When police officers are shot like they were in Roseville Friday, the echoes of gunfire don’t just resound down the streets where the fugitive may be hiding, but also throughout the police community, their families and those who appreciate the work they do.
“We’re trained to expect the unexpected. It could be something as simple as in Roseville: they see a subject they believe is wanted, and upon contact mayhem breaks out,” said Homicide Detective Sgt. Jim Barnes.
And on today, of all days, Barnes is mindful if what that mayhem can mean.
In the far southeastern reaches of Sacramento County there is a roadside memorial for Sheriff’s Deputy Jeff Mitchell.

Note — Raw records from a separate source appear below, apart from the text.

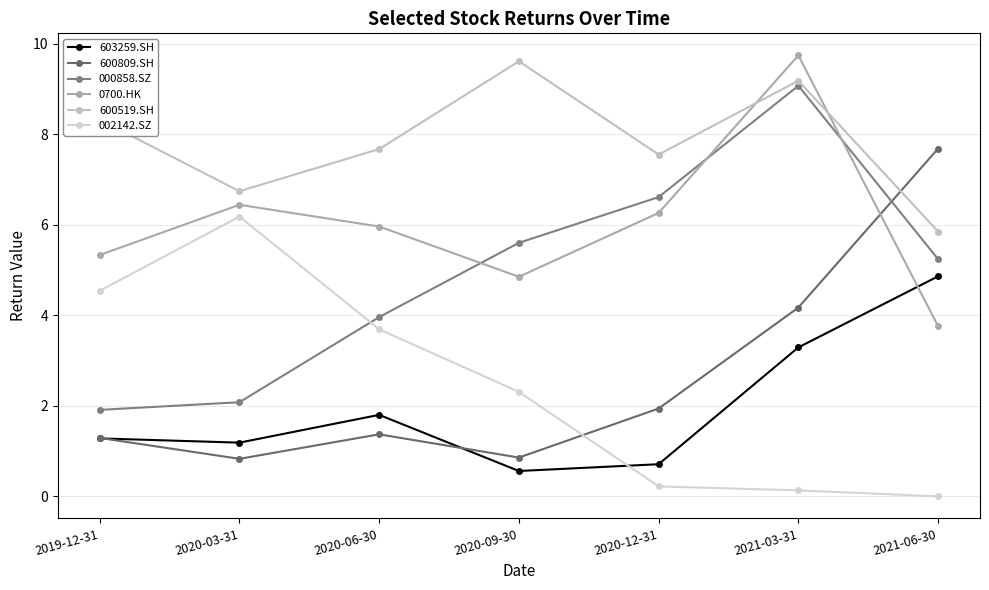

Rank the series at 2019-12-31 from highest to lowest value.

600519.SH, 0700.HK, 002142.SZ, 000858.SZ, 600809.SH, 603259.SH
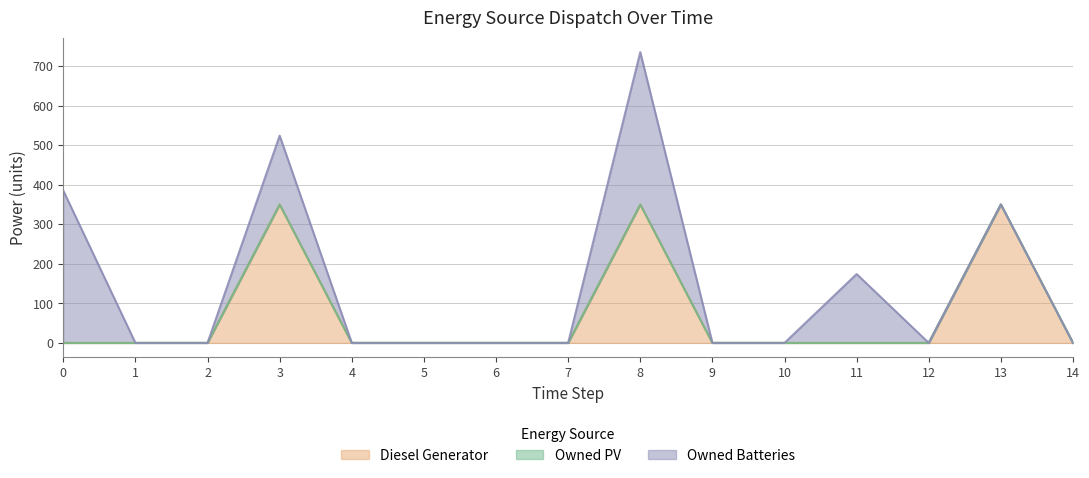

At which category is the sum across all series the highest?

8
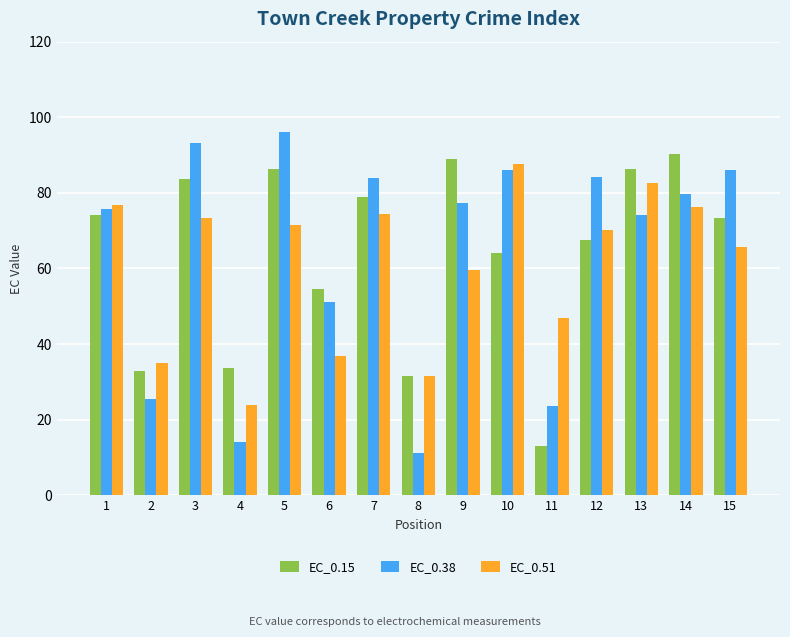

What is the minimum value shown in the chart?

11.1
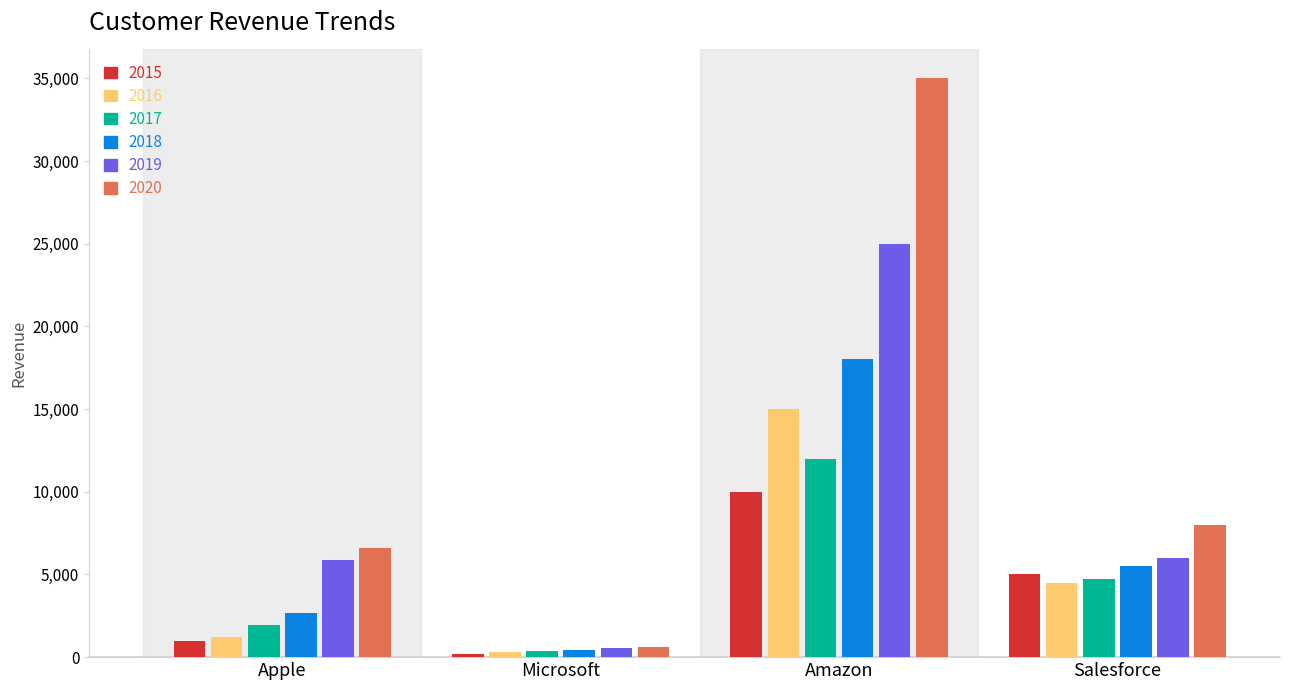

How many categories are shown in the chart?

4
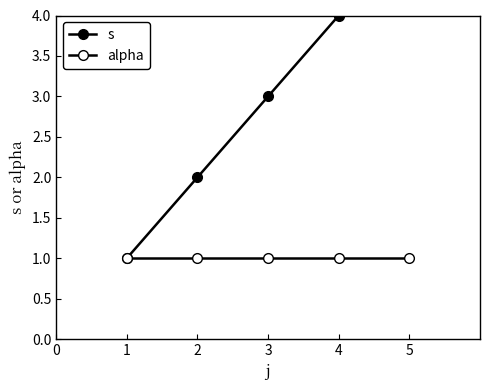

Which series has the widest spread of values?

s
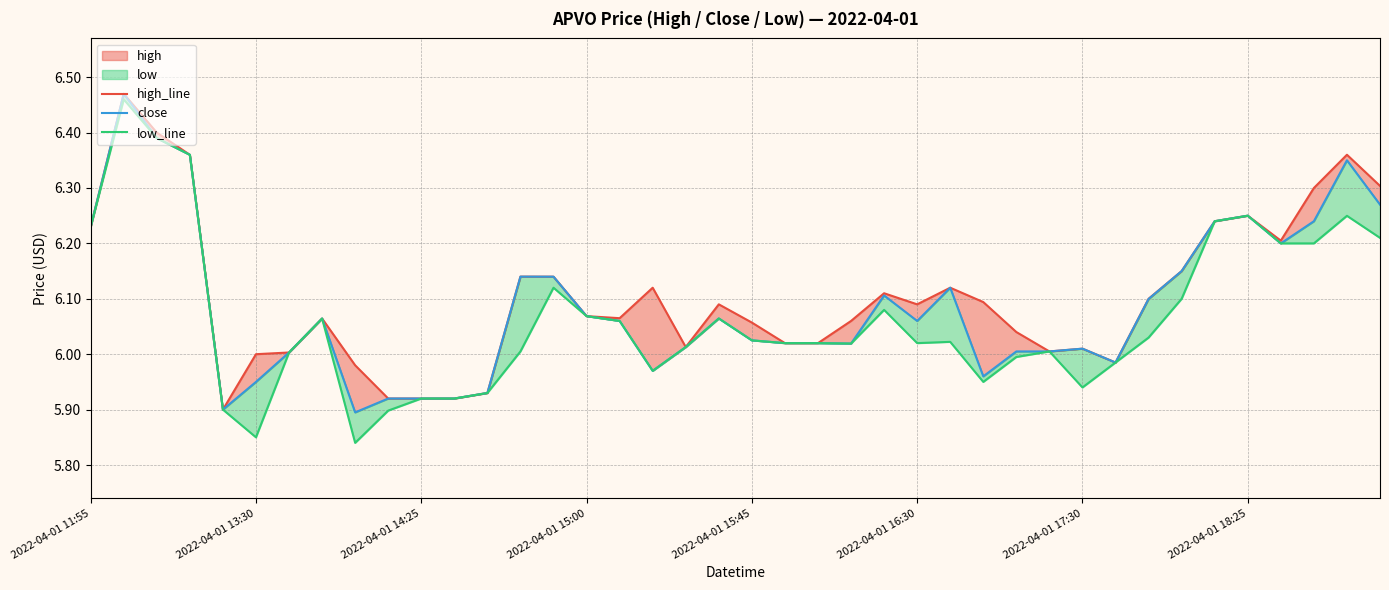

Which has a higher value, 38 or 24?

38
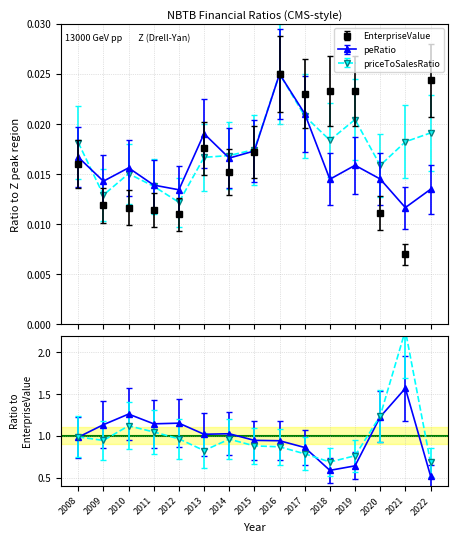

What are all the series names shown in the legend?

EnterpriseValue, peRatio, priceToSalesRatio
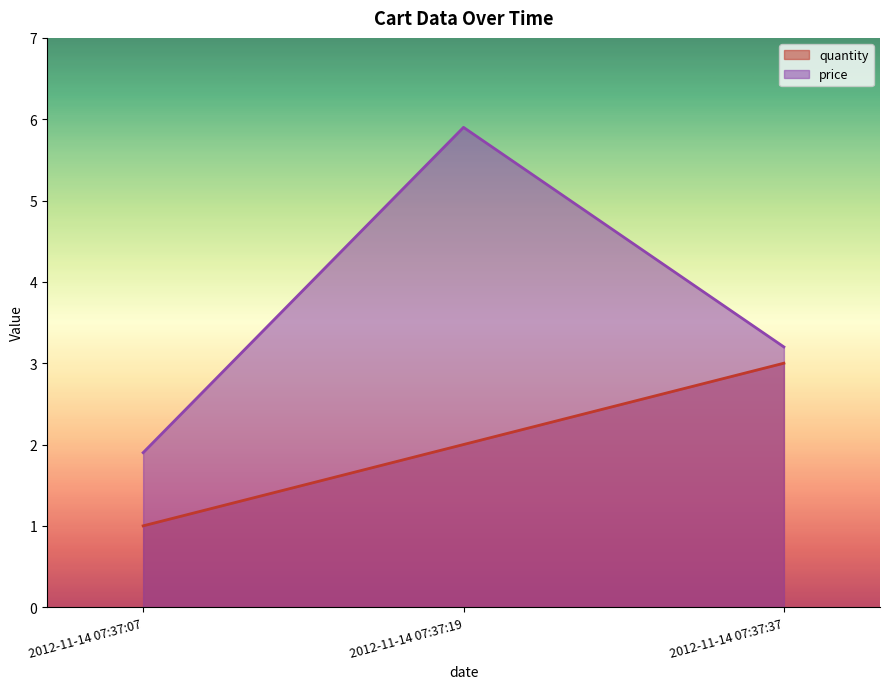

Reading left to right, what are all the values shown in this chart?

quantity: 1.0	2.0	3.0
price: 1.9	5.9	3.2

It is Sunday, Oct. 27. Exactly seven years ago, Mitchell was gunned down on that lonely country road.
The person who killed him has never been caught. After 5,000 leads, the case has gone cold.
Mitchell left a widow, and son who’s now 13-years-old with no answers.
“When I hear the door open at 7:30 or 8 in the morning, I still think it’s going to be Jeff,” Crystal Mitchell told us in November, all those years ago.
But police officers aren’t giving up. Technology has multiplied the amount of evidence you can find on a Q-tip. And Sheriff’s investigators have a whole van’s worth – a white van thought to be connected with Deputy Mitchell’s murder.
Right now, evidence from the van is being retested with that new technology. Even as investigators are keeping an eye on their fellow officers in Roseville, recovering from gunshot wounds of their own.
“Although we signed up to do this job, we’re still human, we have families, and to know that Jeff’s family has no resolution – that’s what inspires us,” Barnes said.
Investigators know someone out there still holds the key to solving Mitchell’s murder. Even as they reevaluate evidence with new technology, they are hoping a new tip could come to light, to help then solve the case.